The Department of Health and Human Services said that there are only 5 locations out of 67,000 pharmacy sites with the capacity to test for COVID-19 through the Community-Based Testing Site program.
On March 13, President Donald Trump emphasized the need to implement more testing in the United States for the coronavirus disease 2019 (COVID-19) in a press conference at the Rose Garden, inviting leaders of pharmacy and retail giants to the microphone to praise them for these new efforts.1
However, as of March 31, the Department of Health and Human Services (HHS) said that there are only 5 locations out of 67,000 pharmacies in the United States that currently have the capacity to test for COVID-19 through the Community-Based Testing Site program, according to HHS.2
On March 13, CVS announced that it would open a drive-thru testing location in a pharmacy parking lot in Shrewsbury, Massachusetts, limited to first responders who are referred by the state and public health officials. The company is not charging for the tests. As of April 6, CVS has added an additional 2 testing sites in Georgia and Rhode Island to provide on-the-spot results for individuals who meet the CDC criteria for COVID-19 symptoms. 3,7
As of March 21, according to the HHS, Walgreens followed suit and opened its first drive-thru testing site in the Chicago area. The site will only be testing first responders and health care workers who are exhibiting symptoms of COVID-19 at this time.4
Rite Aid piloted a COVID-19 testing site in Philadelphia, which began on March 23 and will test 7 days a week from 9 am to 5 pm.

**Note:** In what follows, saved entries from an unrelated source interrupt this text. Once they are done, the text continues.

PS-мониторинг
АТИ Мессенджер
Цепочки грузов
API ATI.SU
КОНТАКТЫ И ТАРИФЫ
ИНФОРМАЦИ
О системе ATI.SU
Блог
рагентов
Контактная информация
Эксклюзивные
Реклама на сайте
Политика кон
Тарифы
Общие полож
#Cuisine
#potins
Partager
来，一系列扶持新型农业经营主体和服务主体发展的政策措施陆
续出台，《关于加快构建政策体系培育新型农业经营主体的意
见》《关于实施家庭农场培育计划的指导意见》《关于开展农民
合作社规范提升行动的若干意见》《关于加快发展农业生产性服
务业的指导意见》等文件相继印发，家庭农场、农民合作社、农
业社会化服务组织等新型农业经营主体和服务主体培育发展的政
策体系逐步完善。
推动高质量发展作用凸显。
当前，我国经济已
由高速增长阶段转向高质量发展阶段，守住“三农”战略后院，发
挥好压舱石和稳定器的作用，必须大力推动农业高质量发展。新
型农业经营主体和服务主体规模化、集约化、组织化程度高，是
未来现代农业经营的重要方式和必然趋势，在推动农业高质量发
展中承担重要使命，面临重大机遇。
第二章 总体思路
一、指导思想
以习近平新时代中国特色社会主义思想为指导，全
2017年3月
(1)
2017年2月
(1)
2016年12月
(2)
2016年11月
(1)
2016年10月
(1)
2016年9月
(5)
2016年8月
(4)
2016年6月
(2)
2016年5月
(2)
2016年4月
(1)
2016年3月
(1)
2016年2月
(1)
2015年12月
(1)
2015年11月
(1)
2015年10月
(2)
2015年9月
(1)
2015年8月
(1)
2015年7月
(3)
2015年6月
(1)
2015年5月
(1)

Guidance from the HHS led the pharmacy to only conduct tests on health care workers and first responders, regardless of the presence of symptoms.5
As of March 29, Walmart has opened 2 federal drive-thru parking lot testing sites in the Chicago area for frontline workers of the pandemic only.6
In addition to these sites, the Federal Emergency Management Agency says there are 28 federal community-based testing sites that have screened 34,400 individuals; however, these sites have only focused on testing first responders and health care employees and not the general public.1
HHS spokesperson Mia Heck said in a press release that the federal government will "work with partners to make testing more accessible," with no further details on when.1
Editor's Note: This article was updated on April 6, 2020.